- Source passage
——

# Prewar Shelby?  New to restorations & would love any tips or knowledge!



## ChelseaMae (Jan 5, 2019)

Hey there friends,
So I’m very new to restoration & identifying vintage bicycles. From what research my husband & I have done, we believe we have a sort of Frankensteined prewar Shelby potentially. The hub is dated April of 1938 (H4 stamped), 36 spoked, slotted-sprocket & has a very clear seemingly hand-stamped ID# & is stamped from Eclipse in Elmira, NY along with Morrow (Bendix) stamped on the crank.  The Troxel seat seems to be an original vintage from the 30s, from Elmyria OH.  Wish-bone frame, drop outs in the rear, & likely red was its original color due to paint chips we’ve seen around the original piece parts.  If any of our thoughts or observations sound correct or incorrect, please let me know since we are rookies hoping to learn!

——

- Records supplied
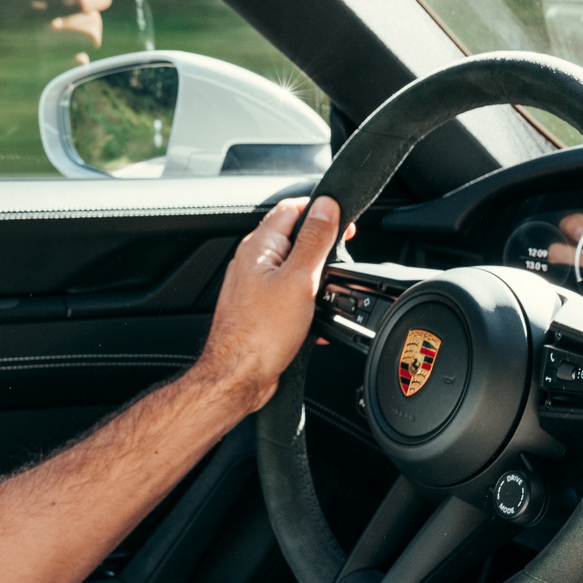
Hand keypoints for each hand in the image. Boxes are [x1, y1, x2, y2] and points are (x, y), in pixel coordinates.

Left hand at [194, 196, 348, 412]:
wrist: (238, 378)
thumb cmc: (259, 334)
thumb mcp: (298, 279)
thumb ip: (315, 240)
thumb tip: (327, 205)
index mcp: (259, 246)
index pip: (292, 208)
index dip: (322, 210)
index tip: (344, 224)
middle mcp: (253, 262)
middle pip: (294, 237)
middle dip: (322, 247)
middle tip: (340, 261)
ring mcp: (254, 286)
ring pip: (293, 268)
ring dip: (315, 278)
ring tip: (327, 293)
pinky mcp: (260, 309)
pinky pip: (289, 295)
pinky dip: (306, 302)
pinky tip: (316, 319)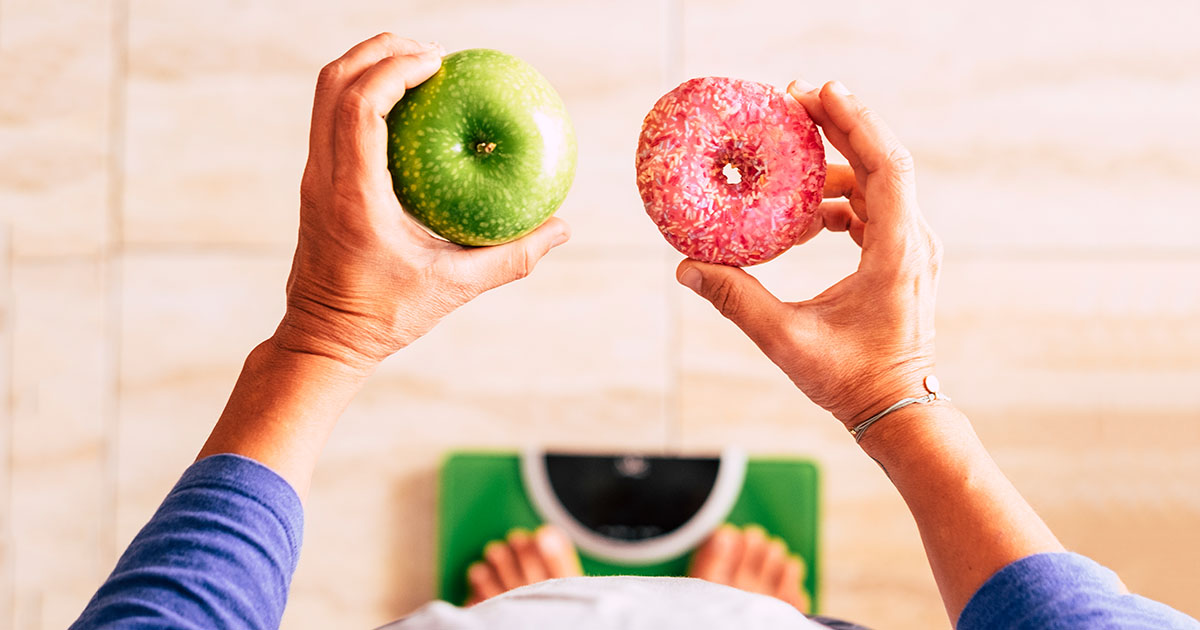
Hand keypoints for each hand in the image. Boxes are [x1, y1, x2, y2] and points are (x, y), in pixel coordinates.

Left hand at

——

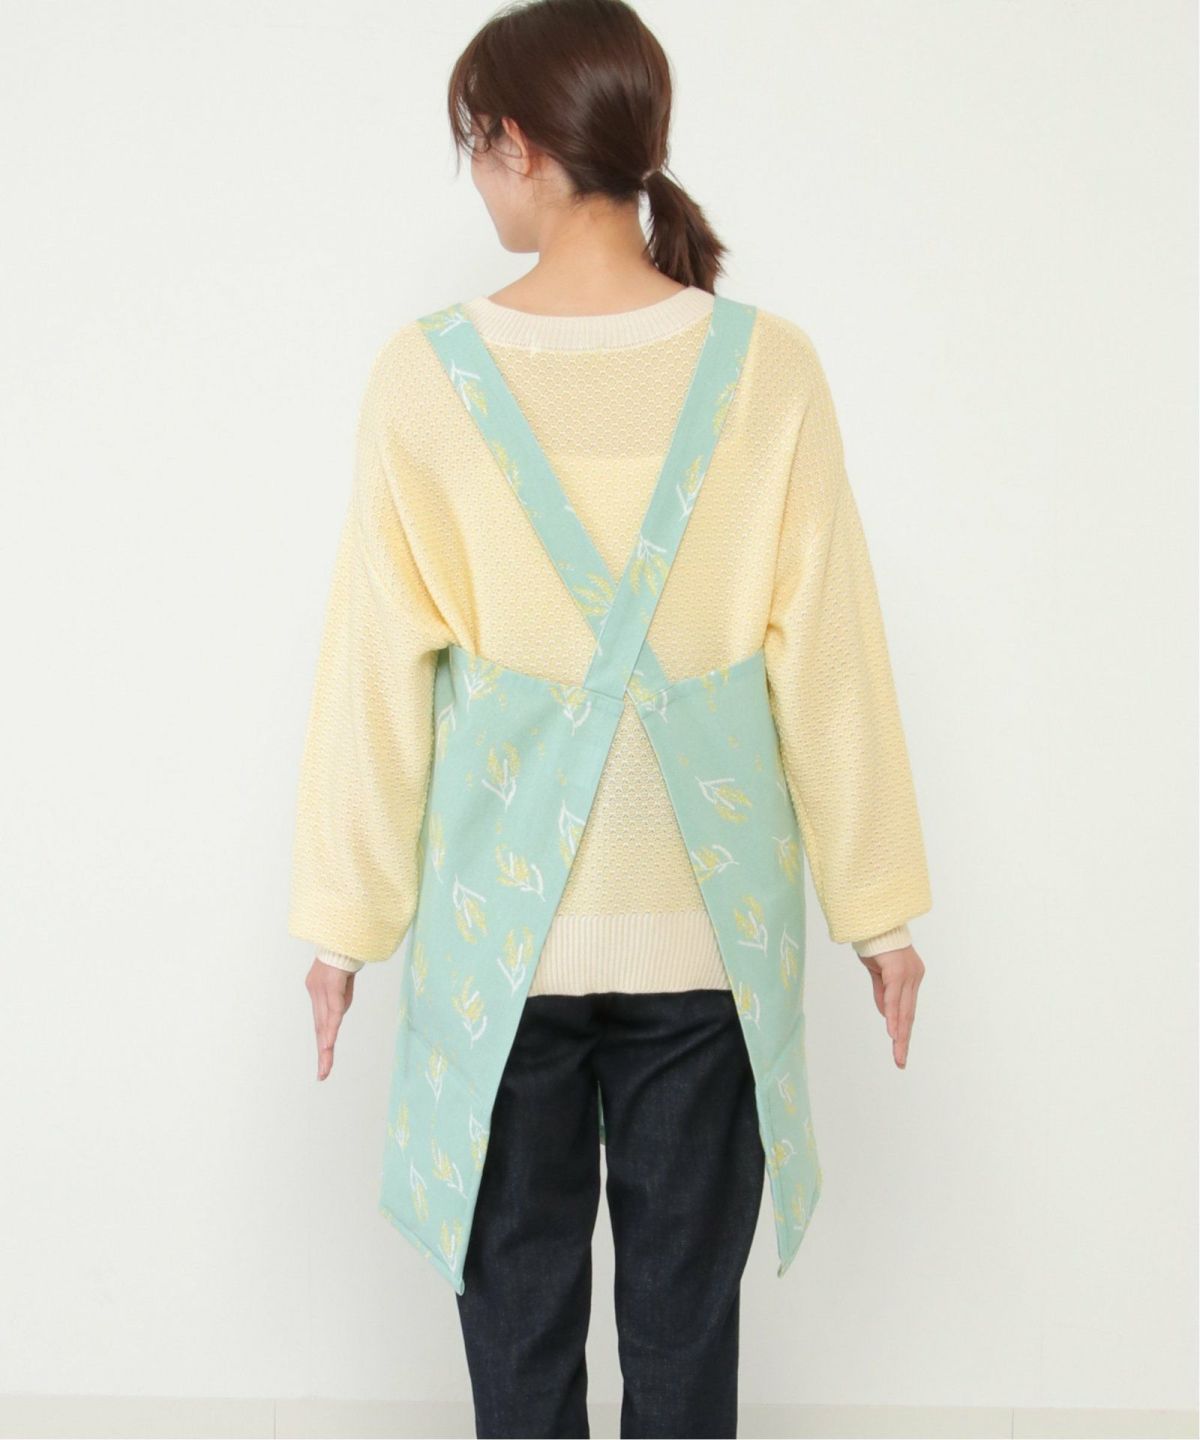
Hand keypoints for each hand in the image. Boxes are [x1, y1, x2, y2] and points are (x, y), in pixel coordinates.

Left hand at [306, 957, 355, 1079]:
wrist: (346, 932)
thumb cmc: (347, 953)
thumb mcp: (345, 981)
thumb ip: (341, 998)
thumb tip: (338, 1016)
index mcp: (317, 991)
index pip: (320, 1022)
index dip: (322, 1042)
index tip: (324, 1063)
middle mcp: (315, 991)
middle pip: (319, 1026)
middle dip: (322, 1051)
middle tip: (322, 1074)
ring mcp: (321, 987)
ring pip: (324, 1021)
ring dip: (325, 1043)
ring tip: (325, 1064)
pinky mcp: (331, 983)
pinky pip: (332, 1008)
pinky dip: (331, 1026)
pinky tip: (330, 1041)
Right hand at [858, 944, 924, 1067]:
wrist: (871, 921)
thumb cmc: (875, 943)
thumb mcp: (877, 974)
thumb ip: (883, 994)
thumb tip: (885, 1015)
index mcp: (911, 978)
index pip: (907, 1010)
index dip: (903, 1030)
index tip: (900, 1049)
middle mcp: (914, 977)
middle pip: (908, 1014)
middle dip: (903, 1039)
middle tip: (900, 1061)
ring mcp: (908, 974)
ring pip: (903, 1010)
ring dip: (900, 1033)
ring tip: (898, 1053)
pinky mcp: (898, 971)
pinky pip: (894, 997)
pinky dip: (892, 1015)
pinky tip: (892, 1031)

——

- What is being asked
Rewrite the prewar Shelby post from "## ChelseaMae (Jan" to "hoping to learn!", changing "Troxel seat" to "Troxel saddle". Work only from the forum post about the prewar Shelby bicycle, not from the lines.

- Answer for this exercise
## ChelseaMae (Jan 5, 2019)

Hey there friends,
So I’m very new to restoration & identifying vintage bicycles. From what research my husband & I have done, we believe we have a sort of Frankensteined prewar Shelby potentially. The hub is dated April of 1938 (H4 stamped), 36 spoked, slotted-sprocket & has a very clear seemingly hand-stamped ID# & is stamped from Eclipse in Elmira, NY along with Morrow (Bendix) stamped on the crank.  The Troxel saddle seems to be an original vintage from the 30s, from Elmyria OH.  Wish-bone frame, drop outs in the rear, & likely red was its original color due to paint chips we’ve seen around the original piece parts.  If any of our thoughts or observations sound correct or incorrect, please let me know since we are rookies hoping to learn!